Although he was engaging the boys in cooking and typing, Prabhupada was not doing any less himself. Rather, for every sincere soul who came forward to serve, a hundred came who wanted not to serve but to challenge. Speaking to them, sometimes shouting and pounding his fists, Prabhupada defended Krsna against the Mayavada philosophy. This was also his service to Srila Bhaktisiddhanta Sarasvati Thakura. He had not come to America to retire. So with each new day came yet another confirmation that his work and his followers and his challengers would only increase.
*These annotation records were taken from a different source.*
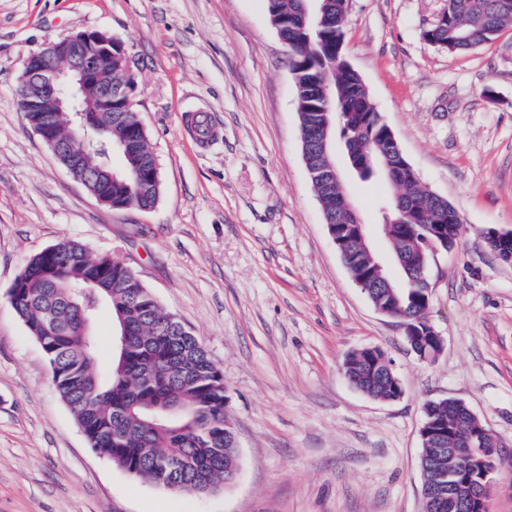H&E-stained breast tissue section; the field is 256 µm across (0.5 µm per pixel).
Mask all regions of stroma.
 Masks as SVG:
<instances>
[{
	"label": "stroma",
	"mask_w": 512,
	"mask_h": 512,
	"mask_svg": "<svg viewBox=\"0 0 512 512\" xmlns=\"http://www.w3.org/2000/svg\"><path fill=\"white\" fill-rule=\"evenodd\" d=\"M446 0H348L344 55L399 147L458 210L431 263L444 339L420 362L344 267L302 155L288 51L264 0H0V512H423V407L455 399L500 440L487 512H512V264L482 231L512 230V28L468 52L427 44ZM119 39L162 177L149 211L75 181L15 106L24 57L86 31ZM217 135L199 143L190 115ZM363 223L382 180L347 181ZM120 258L224 375L240 469L217 493L136 478L88 445L8 292L61 237ZM382 349L403 395L352 387L343 362Z\"/></svg>",
	"instance_id": "1"
}]
</instances>
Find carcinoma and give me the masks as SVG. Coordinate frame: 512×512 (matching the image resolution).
Returning <instances> with one entry per match:
<instances>
[{
	"label": "carcinoma",
	"instance_id": "carcinoma-1",
	"mask_svg": "<svg viewBox=\"0 0 512 512\" xmlns=\"http://www.w3.org/2000/svg\"><path fill=\"white\" fill-rule=\"evenodd\" d=\"M269 21L287 42L293 75L300 80L297 97L303 156L306 164L321 169L325 159L318 139L323 112L343 114L336 120L342 140L354 138L360 151L352 168L362 178H387L388 169L400 162L396 146L376 122L378 109L359 74L343 54V0H329L326 17L302 18L300 0H265ZM512 27V0H448L442 20L423 33L424 39L450 53L467 52L494 40ZM123 44L114 48L112 80L125 79L127 57ZM335 84L336 105L326 108L316 96L323 81ZM31 128L46 126L48 137L63 147L79 136L67 113L25 112ZM108 143L121 144L122 168L112 180V205L152 209L161 192L158 160L148 144L146 128L127 111L125 103L112 104ZM98 159L72 173L93 194ZM324 217L333 224L349 223L336 186H315ZM460 216L450 203L428 201L414 220L381 228L391 252L407 251L432 230L456 242ZM373 303L409 318L416 329L427 311L424 301L396 281L395 293L375 288ZM12 306L42 350L52 370L62 401L70 408L90 448L124 471L154 481L160 476L185 482L200 493L230 484L224 462L237 453L234 426L224 411V376L206 348L179 320L173 318L146 286L135 281L127 266L110 254L91 256L87 247L62 237L53 249L29 258L21 271ZM108 308L116 324L126 320L130 336L127 350H116L112 365L101 371L96 358L97 337L82 331L84 321L94 322ZM368 352L352 353L343 371L356 389L379 400L399 395L395 373L384 374ZM425 419L462 432L476 419L457 403L440 400L425 407Z\"/></svg>",
	"mask_w": 512,
	"mask_h": 512
}]
</instances>
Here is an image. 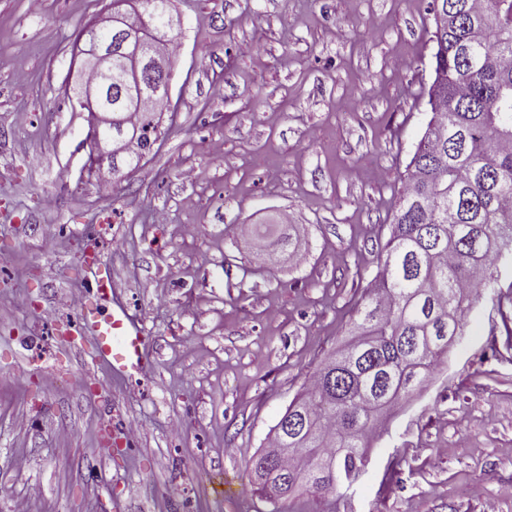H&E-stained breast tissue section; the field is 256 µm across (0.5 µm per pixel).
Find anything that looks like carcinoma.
I'll return each instance as SVG.
<instances>
[{
  "label": "carcinoma",
  "mask_w": 512,
  "mask_h": 512,
  "mask_svg": "<svg viewBox=\"0 0 512 512\" xmlns=\"http://www.w3.org/2000/svg\"><path fill=\"white\" fill-rule=\"evenodd\" d=\"M429 12L431 118L407 166L380 271L355 310L356 336L316 371L275 425L273 447L250 462L257 493L270 501L299 487L338 494L357 483L374 402L422 388L512 246V0H431ZM480 13L488 34L472 44L468 26ZM442 15L452 17L446 27ZM101 99L125 111L138 148L151 152L162 137L151 96L127 106L114 75ZM328 457L338 465L325 474Z\"/></svg>",
  "instance_id": "1"
}]
</instances>
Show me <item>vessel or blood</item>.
Returning <instances> with one entry per match:
<instances>
[{"mask_svg": "<svg viewBox=\"0 0 512 512\" xmlns=\"http://www.w3.org/2000/svg\"><path fill=\"white\" fill-rule=\"evenodd\" d=\"M85 323L95 344L96 361L108 364L117 373L146 368L144 325L123 305L113 306L105 317L88 312Z\"/></svg>", "mask_w": 512, "mask_h": 512, "instance_id": "vessel-or-blood-1", "label": "vessel or blood"}]
</instances>
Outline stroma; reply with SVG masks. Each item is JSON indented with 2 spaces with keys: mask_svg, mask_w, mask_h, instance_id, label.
Returning a JSON list of instances; mask_svg holds the SVG:
<instances>
[{
  "mask_svg": "<svg viewBox=\"0 0 512 512\" xmlns=\"http://www.w3.org/2000/svg\"><path fill=\"white\" fill-rule=\"evenodd\" d=\"M110 3L0 0V512H512L510 253L353 488L270 502L248 472L380 270L430 119L428 0H171L175 113L105 193L67 88ZM282 220L291 247L257 249ZM96 265L144 371L93 359Z\"/></svg>",
  "mask_w": 512,
  "mask_h": 512,
  "instance_id": "1",
  "label": "stroma"
}]
</instances>
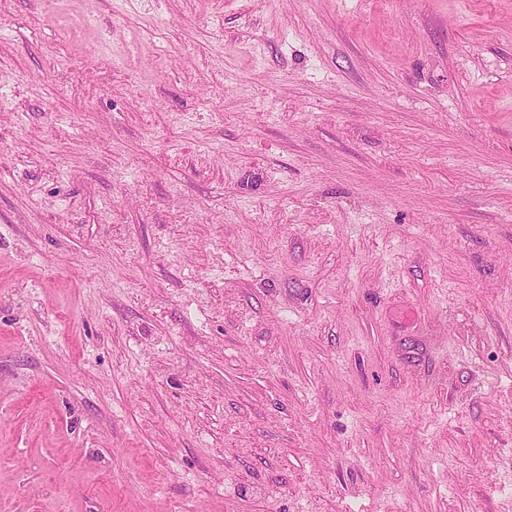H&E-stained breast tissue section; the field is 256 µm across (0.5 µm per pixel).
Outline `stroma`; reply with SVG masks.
Listing matches in <instances>:
<instances>
[{"label": "stroma", "mask_w": 512, "mask_h": 512, "mask_svg": "<svg viewBox=\"0 0 512 512\" xmlns=\"http://www.w3.org/2000/svg\"><path fill=\"white\" fill-rule=\"evenodd\" d=\"M0 512H512V0H0Z\"/></svg>", "instance_id": "35a3bbf8"}]
</instances>
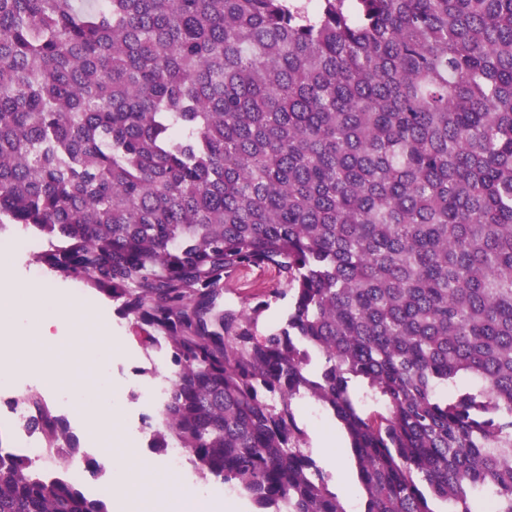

How much he could do was up to Krsna. "I am an old man," he said. "I may go away at any moment." But if he were to "go away" now, certainly Krsna consciousness would also go away, because the Krsna consciousness society was nothing but him: his figure leading the chanting while his head moved back and forth in small motions of ecstasy, his figure walking in and out of the temple through the courtyard or into the apartment, his person sitting down smilingly to discuss philosophy by the hour he was the sole maintainer of the small, fragile, controlled atmosphere of Krsna consciousness on New York's Lower East Side.